Being an English pianist must be a lonely calling at times. There is no native tradition like the ones that, say, German or Russian musicians are heir to, so many superb pianists have been unjustly overlooked. It used to be said of John Ogdon that, had he been born Ogdonski, in Minsk rather than Mansfield, his profile would have been greater. Perhaps; but would he have been a finer musician?
If you were born in Huyton, the son of a docker, the odds against gaining international recognition are greater still. Yet, in his 42nd year, that is where Paul Lewis stands today as he approaches the final furlong of a three-year survey of Schubert. He has been here before, having explored all Schubert’s sonatas over the past decade, and he will return to this magnificent music so long as he breathes, for it is in his blood. But he is now in that enviable position — enviable for us, the listeners — of ripening before our ears. The rivers of intellect and feeling are coming together in a way that marks out this puckish Liverpudlian as a musician of rare gifts.

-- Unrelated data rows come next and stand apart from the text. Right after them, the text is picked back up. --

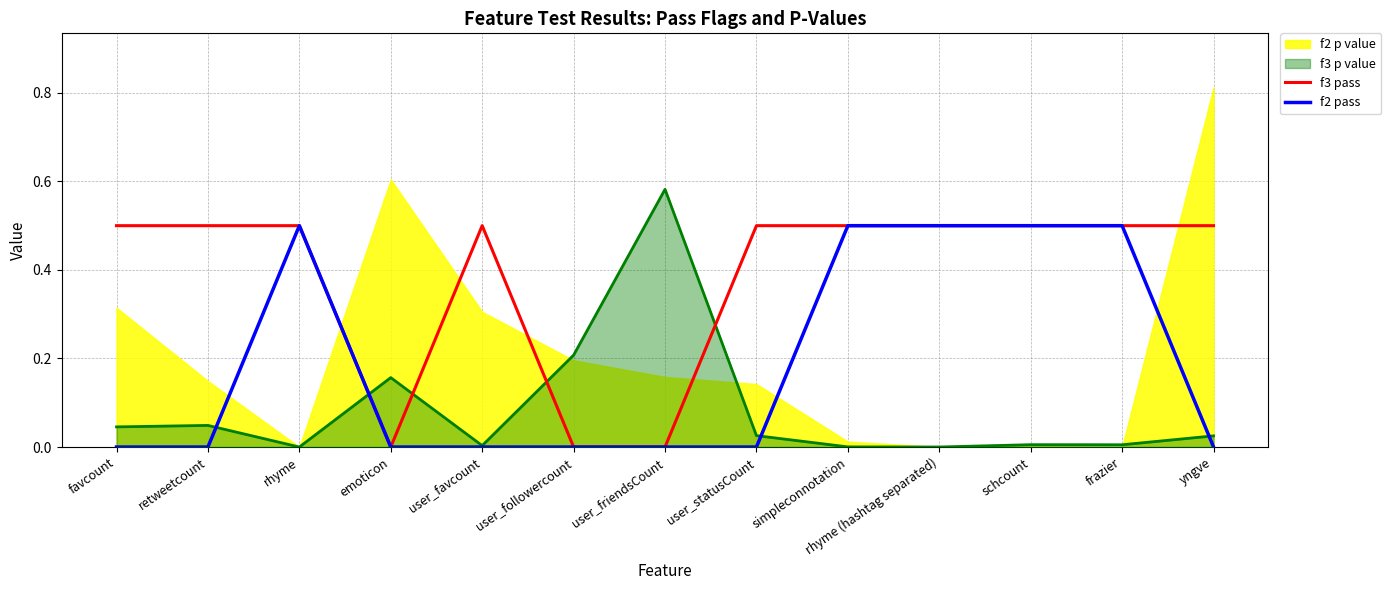

At which label is f3 pass closest to 0?

emoticon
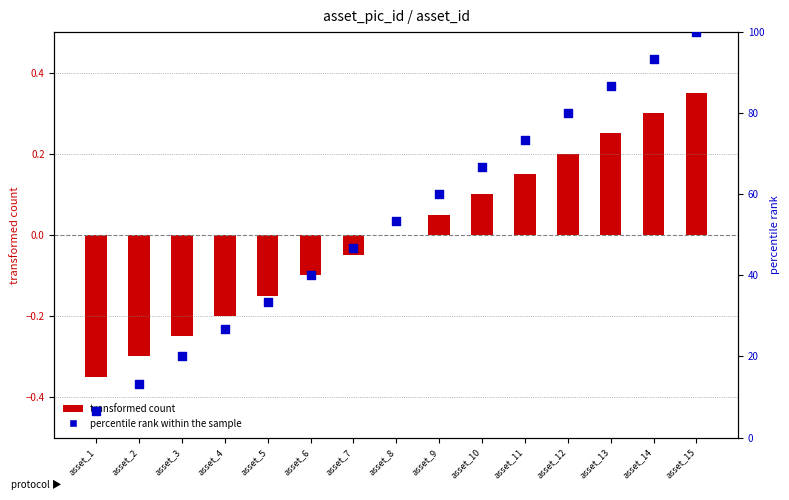

Which series reaches the minimum Y coordinate?

transformed count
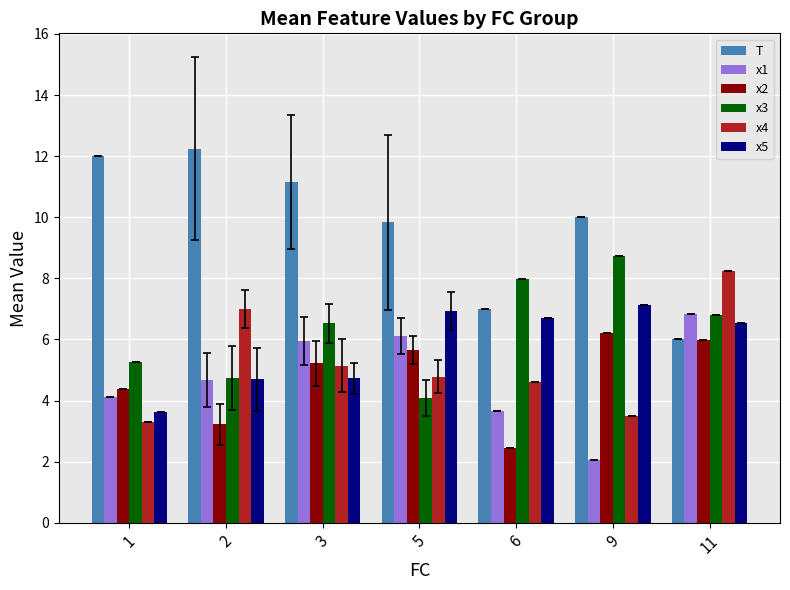

Which series has the largest total across all categories?

T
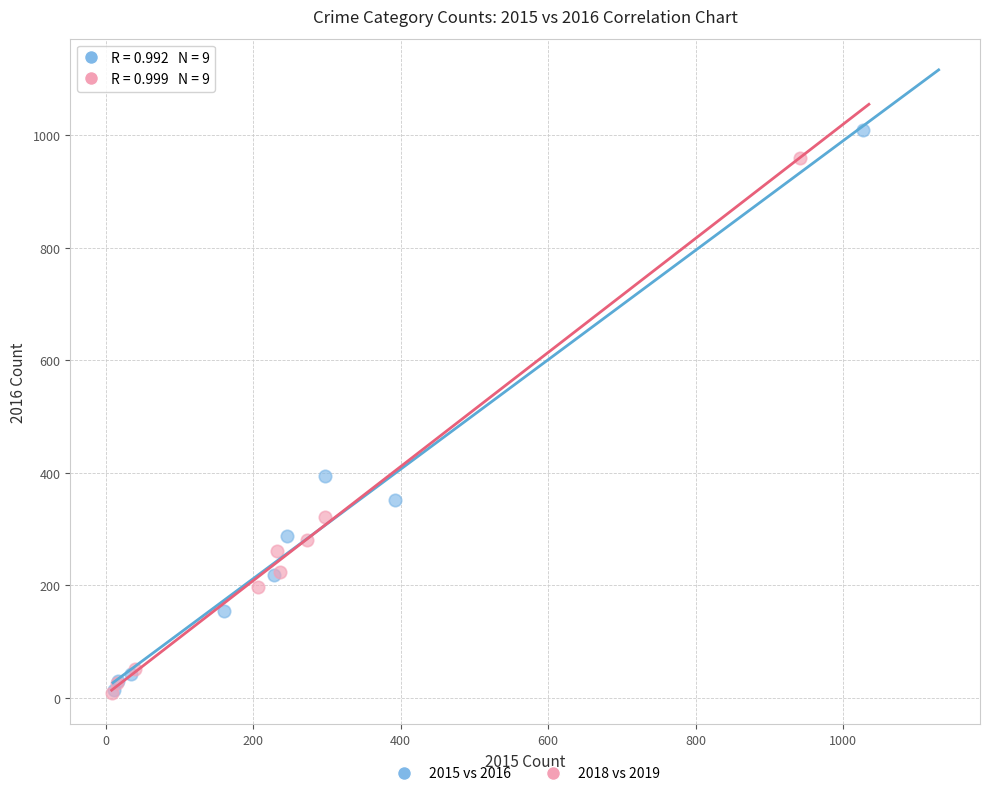

Which series has the widest spread of Y values?

2015 vs 2016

Musician, note; not merely a piano player. In a phrase he himself uses to describe his mentor, he calls Alfred Brendel ‘a musician first, then a pianist’. Whatever Lewis is, he is not ‘brilliant’, at least not in a way that the modern world, with its PR gimmickry and oven-baked ‘stars’, often demands. Brilliance suggests surface glitter. It has unwelcome echoes of the hothouse whereas true musicianship requires a gradual maturation.
It was Brendel who heard Lewis when, as a 20-year-old student at Guildhall, the latter was asked to play a Haydn sonata as part of a tutorial Brendel gave at the college.